There, in the back of the loft, was Tweedles, nestled in the hay. Surrounding her were six tiny Persian kittens, all nursing contentedly at their mama’s side.
“So here you are,” Patience whispered delightedly, sinking down into the hay beside her. “I’ve been looking all over for you. Don’t you think it’s time we got you and your babies back to the house?”
JOSH WATCHED PATIENCE dash off, realizing all too late he had just taken their second thirty-minute break apart. He swore heatedly as he continued storming across the yard. Normally he was, part by nature and part by choice, a very guarded man. Around Patience McKendrick, all that seemed to change. He found himself saying and doing things he had sworn he would never do. Worse, he didn’t see that changing anytime soon. She pushed buttons in him that hadn’t been pushed for years, buttons that had never been pushed before.

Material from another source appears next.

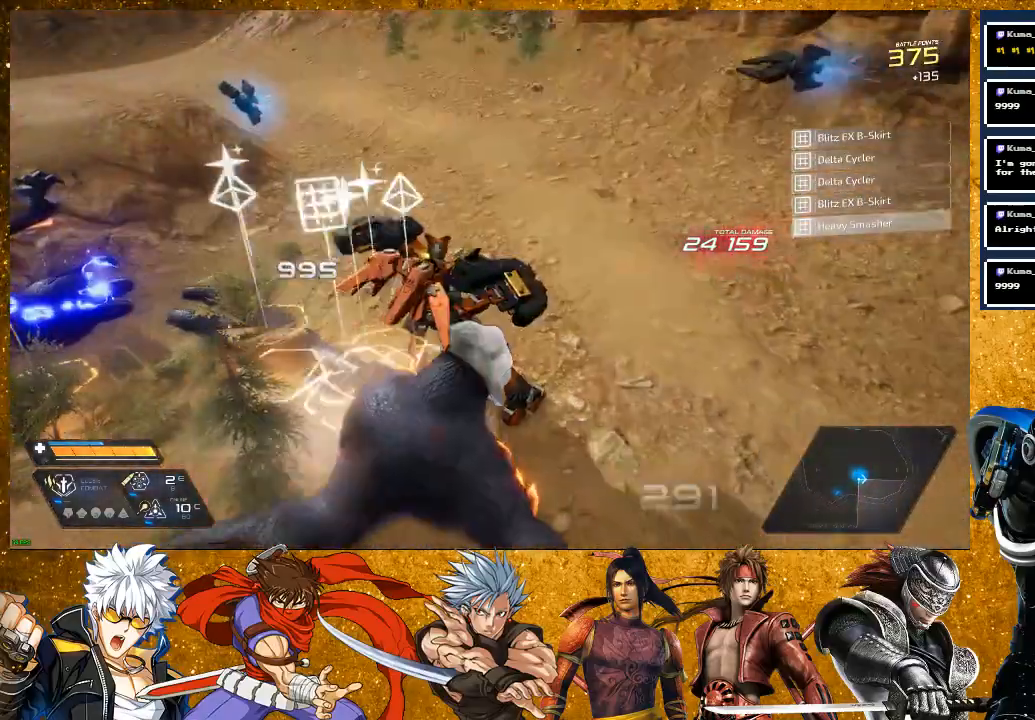
{"buttons": [], "left_stick": "left", "right_stick": "left", "events": [[133, "left_stick", "center"], [267, "right_stick", "left"], [283, "left_stick", "down-left"], [367, "left_stick", "left"]]}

“Josh—thank heavens. I need to talk to you!”
He turned to see Holly Diehl standing just inside the hay barn. His lips thinned unhappily. Wasn’t it enough that Holly and her cohorts had promised him the moon and instead ruined his life? Did they have to shadow his every move, too? He strode toward her, his anger growing by leaps and bounds. All he needed was for Patience to see him talking privately with Holly again and all hell would break loose.